While the projections have surprised many experts, the CSO has actually forecast a greater slide in gross value added (GVA), suggesting that deceleration is sharper than what the headline GDP growth numbers suggest
The Indian economy grew at a surprisingly fast 7 percent in October-December 2016, from 7.4 percent in the previous quarter and 7.2 percent expansion in third quarter 2015-16, government data showed on Tuesday.
The data, put out by the Central Statistics Office (CSO), also projected that Indian’s “real” or inflation-adjusted gross domestic product (GDP) will likely to grow at 7.1 percent in 2016-17, 0.8 percentage points slower than the previous year’s 7.9 percent expansion.
While the projections have surprised many experts, the CSO has actually forecast a greater slide in gross value added (GVA), suggesting that deceleration is sharper than what the headline GDP growth numbers suggest.
The CSO data shows that growth in GVA, which is GDP minus net taxes, will slow down to 6.7 percent in 2016-17 or 1.1 percentage points lower than 7.8 percent GVA growth in 2015-16.

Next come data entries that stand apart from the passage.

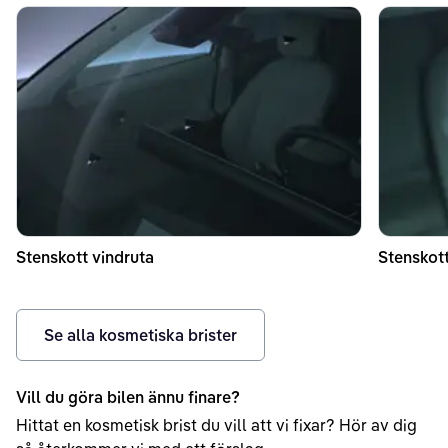
Stenskott vindruta
Stenskott
Se alla kosmetiska brister
Vill du göra bilen ännu finare?
Hittat en kosmetisk brist du vill att vi fixar? Hör av dig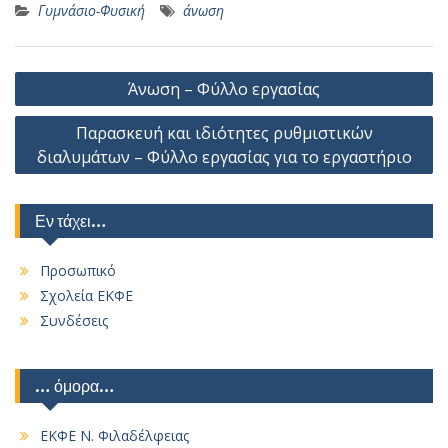
Γυμνάσιο-Φυσική
άνωση
Πλοήγηση
Άνωση – Φύλλο εργασίας
άρθρων
Παρασκευή και ιδιότητες ρυθμιστικών
διαλυμάτων – Φύλλο εργασίας για το εργαστήριο
Εν τάχει…
Προσωπικό
Σχολεία ΕΚΦΕ
Συνδέσεις
… όμορα…
ΕΚΦΕ Ν. Φιλαδέλφειας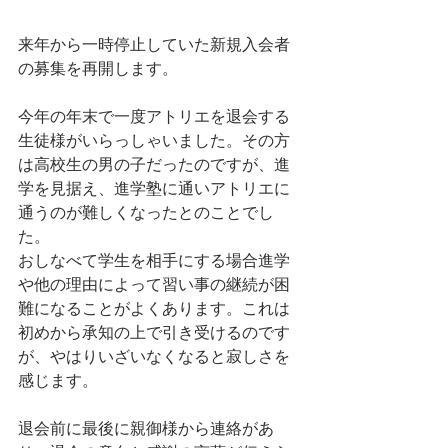
来年から一時停止していた新規入会者
の募集を再開します。
今年の年末で一度アトリエを退会する
生徒様がいらっしゃいました。その方
は高校生の男の子だったのですが、進
学を見据え、進学塾に通いアトリエに
通うのが難しくなったとのことでし
た。
おしなべて学生を相手にする場合進学
や他の理由によって習い事の継続が困
難になることがよくあります。これは
初めから承知の上で引き受けるのです
が、やはりいざいなくなると寂しさを
感じます。
退会前に最後に親御様から連絡があ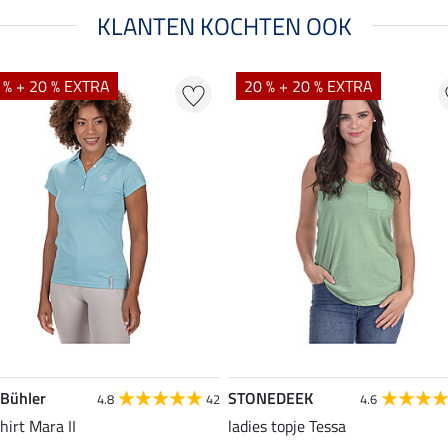
KLANTEN KOCHTEN OOK
 % + 20 % EXTRA
20 % + 20 % EXTRA
 Bühler
STONEDEEK
4.8
42
4.6
hirt Mara II
ladies topje Tessa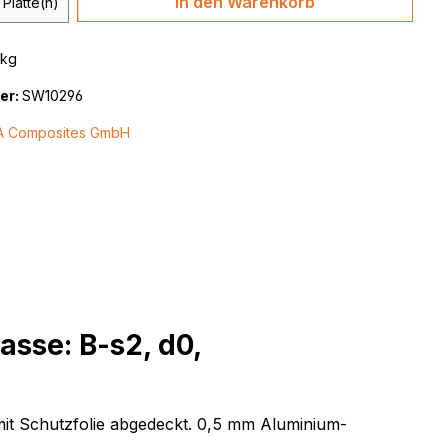
In den Warenkorb
Platte(n)
 kg
er:
SW10296
A Composites GmbH
sse: B-s2, d0,
mit Schutzfolie abgedeckt. 0,5 mm Aluminium-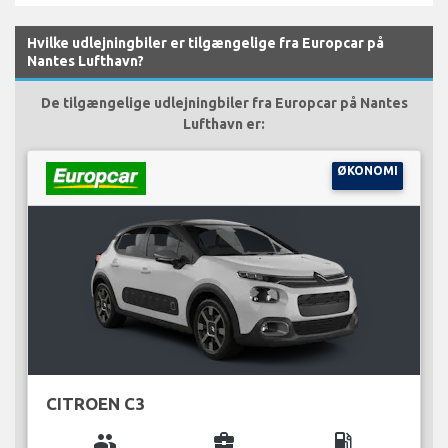
Hvilke udlejningbiler er tilgængelige fra Europcar på
Nantes Lufthavn?
De tilgængelige udlejningbiler fra Europcar på Nantes
Lufthavn er:
ØKONOMI
CITROEN C3
group
business_center
local_gas_station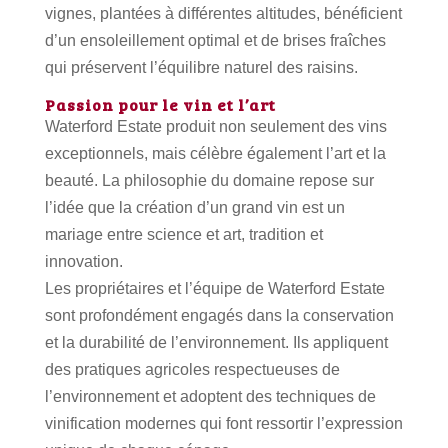
vignes, plantées à différentes altitudes, bénéficient
d’un ensoleillement optimal et de brises fraîches
qui préservent l’équilibre naturel des raisins.
Passion pour le vin et l’art
Waterford Estate produit non seulement des vins
exceptionnels, mais célèbre également l’art et la
beauté. La philosophie du domaine repose sur
l’idée que la création d’un grand vin est un
mariage entre science et art, tradition et
innovation.
Les propriétaires et l’équipe de Waterford Estate
sont profondément engagés dans la conservation
et la durabilité de l’environnement. Ils appliquent
des pratiques agricoles respectueuses de
l’environnement et adoptent des techniques de
vinification modernes qui font ressortir l’expression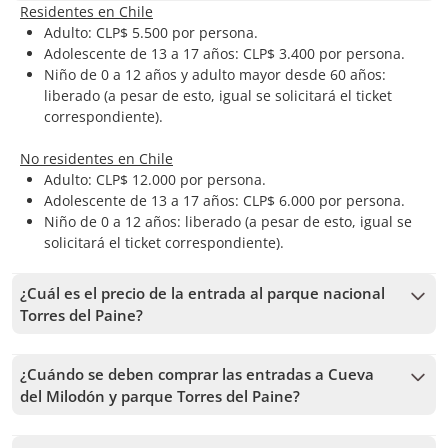
Residentes en Chile
Adulto: CLP$ 5.500 por persona.
Adolescente de 13 a 17 años: CLP$ 3.400 por persona.
Niño de 0 a 12 años y adulto mayor desde 60 años:
liberado (a pesar de esto, igual se solicitará el ticket
correspondiente).
No residentes en Chile
Adulto: CLP$ 12.000 por persona.
Adolescente de 13 a 17 años: CLP$ 6.000 por persona.
Niño de 0 a 12 años: liberado (a pesar de esto, igual se
solicitará el ticket correspondiente).
¿Cuál es el precio de la entrada al parque nacional
Torres del Paine?
Residentes en Chile
¿Cuándo se deben comprar las entradas a Cueva
Pase diario:
del Milodón y parque Torres del Paine?
Adulto: CLP$ 9.400 por persona
Una vez confirmada tu reserva, las entradas al parque
Adolescente de 13 a 17 años: CLP$ 5.200 por persona.
Torres del Paine y a Cueva del Milodón las deberás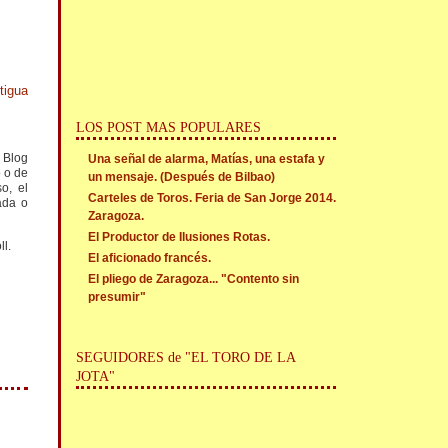
tigua
LOS POST MAS POPULARES
l Blog
Una señal de alarma, Matías, una estafa y
o o de
un mensaje. (Después de Bilbao)
o, el
Carteles de Toros. Feria de San Jorge 2014.
ada o
Zaragoza.
El Productor de Ilusiones Rotas.
ll.
El aficionado francés.
El pliego de Zaragoza... "Contento sin
presumir"
SEGUIDORES de "EL TORO DE LA
JOTA"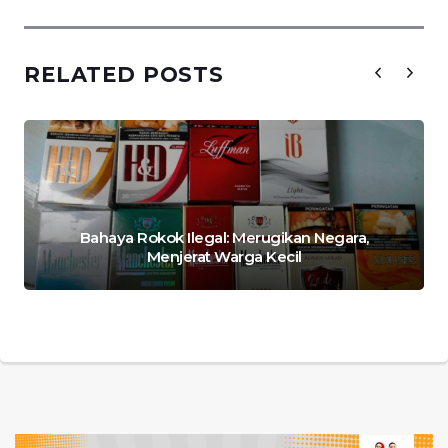
RELATED POSTS
Bahaya Rokok Ilegal: Merugikan Negara,
Menjerat Warga Kecil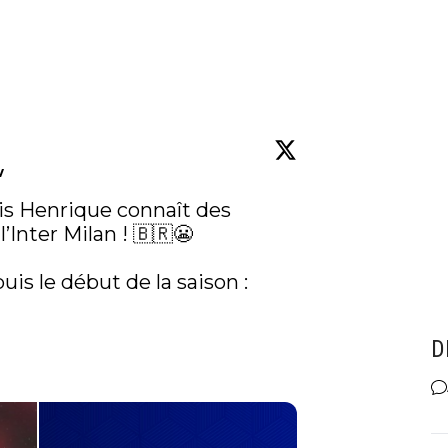
w
uis Henrique connaît des 
l’Inter Milan ! 🇧🇷😬

uis le début de la saison :

D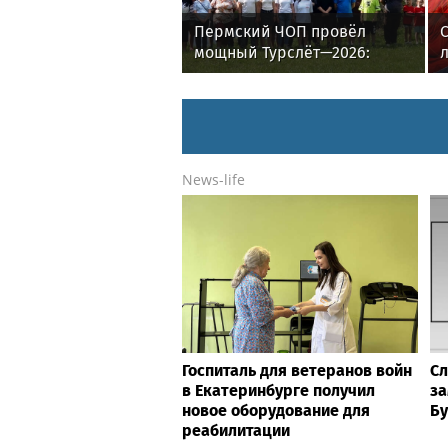
Пермский ЧОП провёл
мощный Турслёт—2026:
фото, результаты и
впечатления от
мероприятия
News-life
Госпиталь для ветеранов войн
Сл
в Екатеринбурге получил
з
новое оборудование для
Бу
реабилитации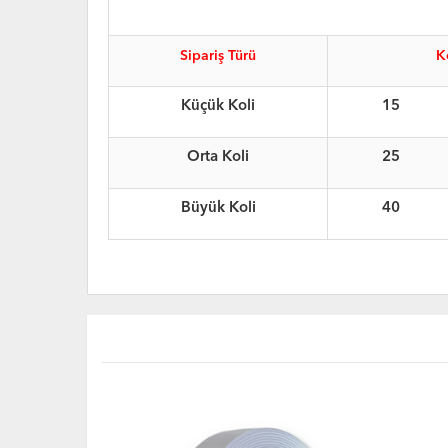
Sipariş Türü
K
Küçük Koli
15
Orta Koli
25
Büyük Koli
40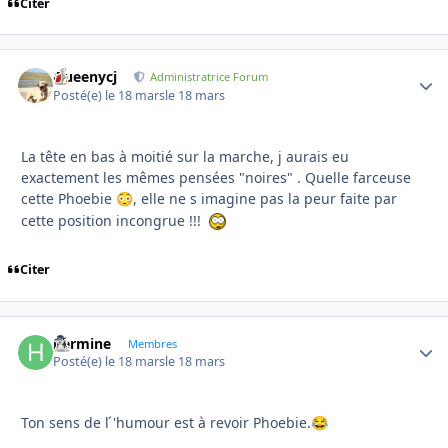
Citer
Queenycj
Autho
Administratrice Forum
Posté(e)
le 18 mars
le 18 mars
La tête en bas à moitié sur la marche, j aurais eu
exactement les mêmes pensées "noires" . Quelle farceuse
cette Phoebie
, elle ne s imagine pas la peur faite par
😳
cette position incongrue !!!
Citer
hermine
Autho
Membres
Posté(e)
le 18 mars
le 18 mars
Ton sens de l ́'humour est à revoir Phoebie.
😂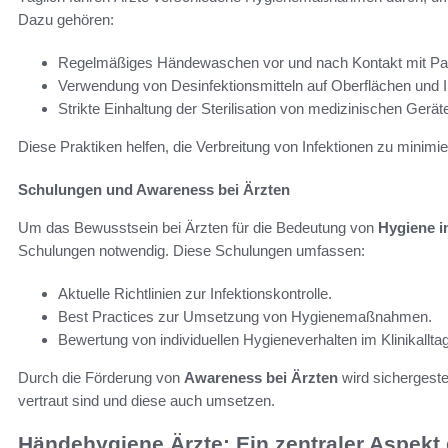
Dazu gehören:
Regelmäßiges Händewaschen vor und nach Kontakt mit Pat
Verwendung von Desinfektionsmitteln auf Oberflächen und 
Strikte Einhaltung der Sterilisation von medizinischen Gerät
Diese Praktiken helfen, die Verbreitung von Infektionen zu minimi
Schulungen und Awareness bei Ärzten
Um das Bewusstsein bei Ärzten für die Bedeutung von
Hygiene im
Schulungen notwendig. Diese Schulungen umfassen:
Aktuelle Richtlinien zur Infektionskontrolle.
Best Practices zur Umsetzung von Hygienemaßnahmen.
Bewertung von individuellen Hygieneverhalten im Klinikalltag
Durch die Förderung von
Awareness bei Ärzten
wird sichergeste
vertraut sind und diese auch umsetzen.
Händehygiene Ärzte: Ein zentraler Aspekt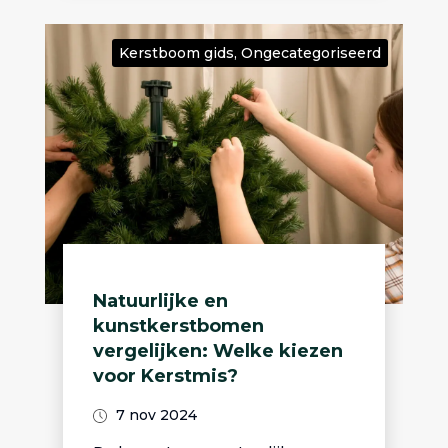
Kerstboom gids
,
Ongecategoriseerd
Natuurlijke en
kunstkerstbomen
vergelijken: Welke kiezen
voor Kerstmis?
7 nov 2024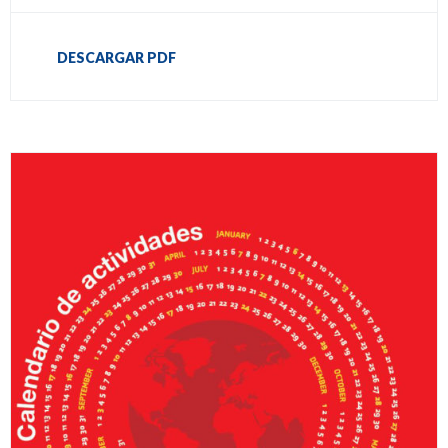
DESCARGAR PDF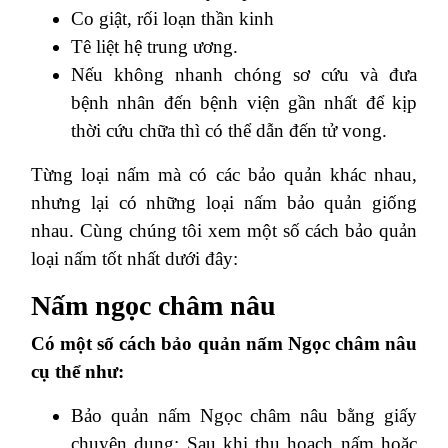
Co giật, rối loạn thần kinh
Tê liệt hệ trung ương.
Nếu không nhanh chóng sơ cứu và đưa
bệnh nhân đến bệnh viện gần nhất để kịp
thời cứu chữa thì có thể dẫn đến tử vong.
Từng loại nấm mà có các bảo quản khác nhau,
nhưng lại có những loại nấm bảo quản giống
nhau. Cùng chúng tôi xem một số cách bảo quản
loại nấm tốt nhất dưới đây:
Nấm ngọc châm nâu
Có một số cách bảo quản nấm Ngọc châm nâu
cụ thể như:
Bảo quản nấm Ngọc châm nâu bằng giấy
chuyên dụng: Sau khi thu hoạch nấm hoặc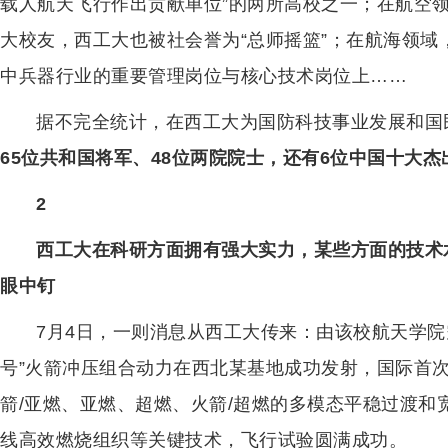
载人航天飞行作出贡献单位”的两所高校之一；在航空
大校友，西工大也被社会誉为“总师摇篮”；在航海领
中兵器行业的重要管理岗位与核心技术岗位上……
据不完全统计，在西工大为国防科技事业发展和国
65位共和国将军、48位两院院士，还有6位中国十大杰
2
西工大在科研方面拥有强大实力，某些方面的技术
眼中钉
7月4日，一则消息从西工大传来：由该校航天学院
号”火箭冲压组合动力在西北某基地成功发射，国际首
箭/亚燃、亚燃、超燃、火箭/超燃的多模态平稳过渡
线高效燃烧组织等关键技术，飞行试验圆满成功。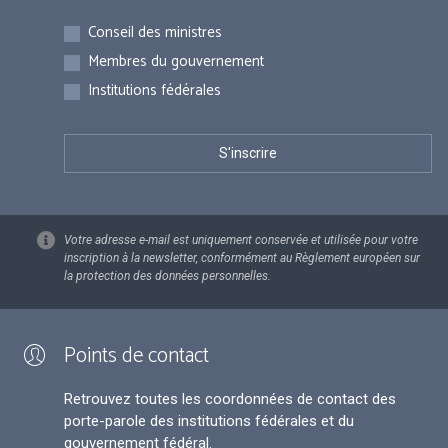
Inscriptions
Conseil des ministres
Membres du gouvernement
Institutions fédérales
Votre adresse e-mail est uniquement conservée et utilisée pour votre
inscription à la newsletter, conformément au Règlement européen sur
la protection des données personnelles.
Points de contact
Retrouvez toutes les coordonnées de contact des
porte-parole des institutions fédérales et du
gouvernement fédéral.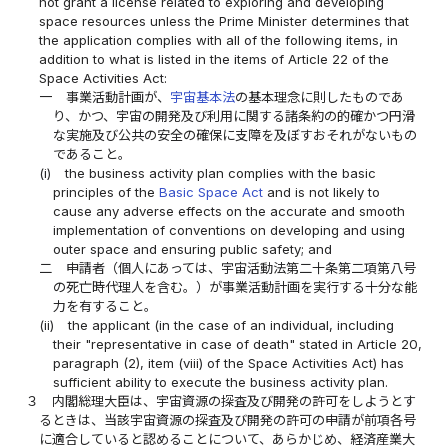
not grant a license related to exploring and developing
space resources unless the Prime Minister determines that
the application complies with all of the following items, in
addition to what is listed in the items of Article 22 of the
Space Activities Act:
一
事業活動計画が、
宇宙基本法
の基本理念に則したものであ
り、かつ、宇宙の開発及び利用に関する諸条約の的確かつ円滑
な実施及び公共の安全の確保に支障を及ぼすおそれがないもの
であること。
(i)
the business activity plan complies with the basic
principles of the
Basic Space Act
and is not likely to
cause any adverse effects on the accurate and smooth
implementation of conventions on developing and using
outer space and ensuring public safety; and
二
申請者（個人にあっては、宇宙活動法第二十条第二項第八号
の死亡時代理人を含む。）が事業活動計画を実行する十分な能
力を有すること。
(ii)
the applicant (in the case of an individual, including
their "representative in case of death" stated in Article 20,
paragraph (2), item (viii) of the Space Activities Act) has
sufficient ability to execute the business activity plan.
３
内閣総理大臣は、宇宙資源の探査及び開発の許可をしようとす
るときは、当該宇宙資源の探査及び開発の許可の申請が前項各号
に適合していると認めることについて、あらかじめ、経済産業大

GVA serves as a more realistic proxy to measure changes in the aggregate value of goods and services produced in the economy.
The demonetisation effect and the resultant slowdown in household spending and corporate investment may well be hiding in the steeper fall in GVA growth estimates compared to GDP.
Higher indirect tax collections in 2016-17 may also partly explain the more bullish GDP growth forecasts compared to GVA.
The government’s GVA growth estimates are even more bearish than the Reserve Bank of India (RBI), which expects the GVA to grow 6.9 percent in 2016-17.
The main GDP estimates, however, ran counter to analyst projections that had forecast a sharp deceleration in the broader economy caused by demonetisation.
The first estimates released in January projected that India would grow 7.1 percent in 2016-17. These were based on incomplete corporate income and factory output data and did not fully factor in the effects of demonetisation.
While there were signs of slide in consumer goods sales and muted investment activity because of the cash crunch, the CSO did not revise downwards India’s GDP growth in its second advance estimates on Tuesday.
Most analysts and think-tanks have projected a sub-7 percent growth in based on consumer goods sales figures and third quarter corporate balance sheets.
The International Monetary Fund (IMF) had projected that demonetisation will pull down India’s GDP growth to 6.6 percent in 2016-17, while the Economic Survey had said that GDP could slow down 6.5 percent.
In fact, the Economic Survey said India’s GDP will at grow at 6.75 to 7.5 percent in 2017-18, tempering down expectations of an early revival in the broader economy still reeling under the effects of demonetisation.
Contrary to expectations, the CSO estimates did not show demonetisation’s worst effects in the October-December GDP growth figures as came in the middle of the 50-day currency recall period from November 8 to December 31.
The sudden move to outlaw Rs 500 and Rs 1000 currency notes was widely believed to have hurt household spending on aspirational and essential products that have been the edifice of the India growth story.
Demonetisation has also upset families’ spending plans on cars, televisions and refrigerators that peak during the wedding season during October-March.
Remarkably, however, private final consumption expenditure (PFCE)—a metric to measure changes in household spending—grew 10.06 percent in October-December 2016 compared to 6.7 percent growth in the previous quarter.
While India remains the world’s fastest growing major economy ahead of 6.7 percent growth in China that is battling an industrial deceleration question marks have been raised over its ability to hold on to that status following the demonetisation drive.
The manufacturing sector grew 8.3 percent during October-December, from 12.8 percent in October-December 2015-16 and 6.9 percent in July-September 2016-17, reflecting the poor consumer durables output and sales in the last few months following restricted access to cash.
In the full year for 2016-17, the CSO has forecast that the manufacturing sector will grow at 7.7 percent from 10.6 percent in 2015-16.
India’s factory output measured by the index of industrial production (IIP)—the closest approximation for measuring economic activity in the country’s business landscape-- already contracted (-) 0.4 percent in December from a growth 5.7 percent in November indicating signs of faltering industrial activity because of demonetisation.
Good rains this year have likely helped in raising farm income. Agriculture is set to grow at 4.4 percent this year, compared to 0.8 percent in the previous year.
In the third quarter October-December 2017, the farm sector (including forestry and fishing), grew at 6 percent compared to a (-) 2.2 percent contraction in the same period of 2016. It grew 3.8 percent in July-September 2016.
Part of this expansion, however, can also be due to a low base-effect—a statistical phenomenon that magnifies small changes. India was hit by two successive droughts in the last two years.